Cabinet Public Relations Secretary Makiko Yamada, 60, was found to have been treated to a meal in 2019 worth 74,000 yen ($700) by Seigo Suga and other officials of Tohokushinsha Film Corp., which runs a satellite broadcasting business.

File photo shows Cabinet Public Relations Secretary Makiko Yamada (L) serving as the emcee at Prime Minister Yoshihide Suga's press conference in Tokyo on Dec. 4, 2020. (Kyodo)

As she was then a vice minister for policy coordination at the communications ministry and Seigo Suga represented a stakeholder, the dinner violated the ethics code.

"As a matter of course, she should resign," Japanese Communist Party leader Kazuo Shii said at a press conference.

Kenta Izumi, policy chief of the main opposition Constitutional Democratic Party of Japan, also said, "Being treated to a dinner worth about 70,000 yen is beyond common sense. The government (of Suga) pampers officials of its own."

Yamada apologized in parliament but said she will not resign over the scandal. The government has also scrambled to keep her as a symbol of women's empowerment.

Internal Affairs and Communications Minister Ryota Takeda rejected the opposition's demand for Yamada to step down, saying in parliament he will "make efforts to regain the lost trust."

Prime Minister Suga suggested Wednesday that the government would not dismiss her, telling reporters she has sincerely reflected on what she has done. "I have high hopes for her as a female public relations official," he said.

Chief Cabinet Secretary Katsunobu Kato said Yamada will voluntarily return 705,000 yen, or 60 percent of her monthly salary, over the 2019 dinner.

"I apologize for damaging public trust in civil servants due to the violation (of the ethics code) while I was at the communications ministry," Yamada told the House of Representatives' Budget Committee, when she was summoned as a witness.

But she also said, "I want to improve myself as much as possible by reflecting on it while I continue to serve in my post."

Yamada became the first woman to assume her current position, which sees her manage the prime minister's press conferences, in September last year, when the elder Suga replaced Shinzo Abe as prime minister.

Abe had also made her Japan's first female secretary for a prime minister in 2013 as his government sought to promote gender equality as a pillar of its growth strategy.

Yamada claimed to be a "woman who never declines invitations to drinking parties" in a past video message addressed to young people.

She said in the video those who decline a request to join such a session "will never be invited again," adding, "I hope all of you will try hard to increase your chances of meeting people."
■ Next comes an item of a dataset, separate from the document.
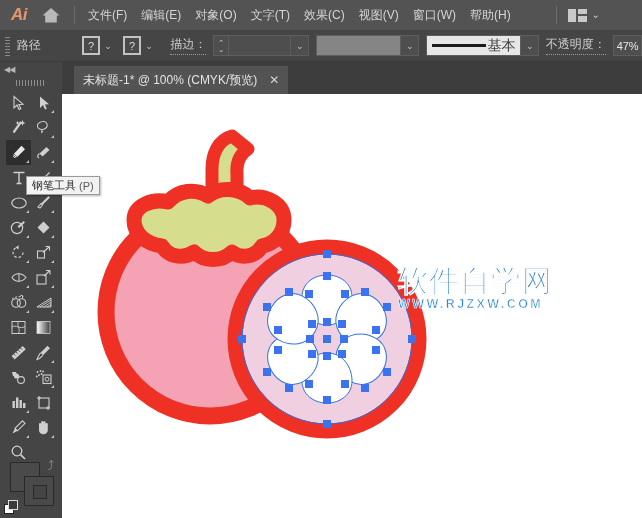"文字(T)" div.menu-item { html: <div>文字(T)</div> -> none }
Yamada said Thursday she may have discussed the broadcasting industry in general with the Tohokushinsha officials, but they did not ask her for any favors. "I did not make sufficient checks about whether (the Tohokushinsha officials) were stakeholders. That was slack of me," Yamada told parliament.

Other senior bureaucrats of the communications ministry who were similarly treated to expensive meals by the Tohokushinsha officials were reprimanded Wednesday for ethics code violations.

But Yamada escaped a reprimand as she has already retired from the ministry and the ethics code does not cover an individual granted special status to serve in a government post.

The government has been trying to contain the scandal, partly because it is seeking to avoid the exit of a woman from a government post following recent sexist comments by the former president of the Tokyo Olympics organizing committee that highlighted Japan's backwardness in promoting gender equality.

The remarks by Yoshiro Mori, a former prime minister, on Feb. 3 that participation by women in board meetings made them "drag on" triggered a wave of criticism at home and abroad. The 83-year-old later stepped down over the sexism row.

Japan consistently ranks low in the World Economic Forum's gender gap rankings, coming 121st out of 153 countries in 2020 and occupying last place among major advanced economies.

The government set a goal in 2003 of filling around 30 percent of leadership positions in the country with women by 2020, but it pushed back the date to "as soon as possible within the 2020s" after failing to meet the target.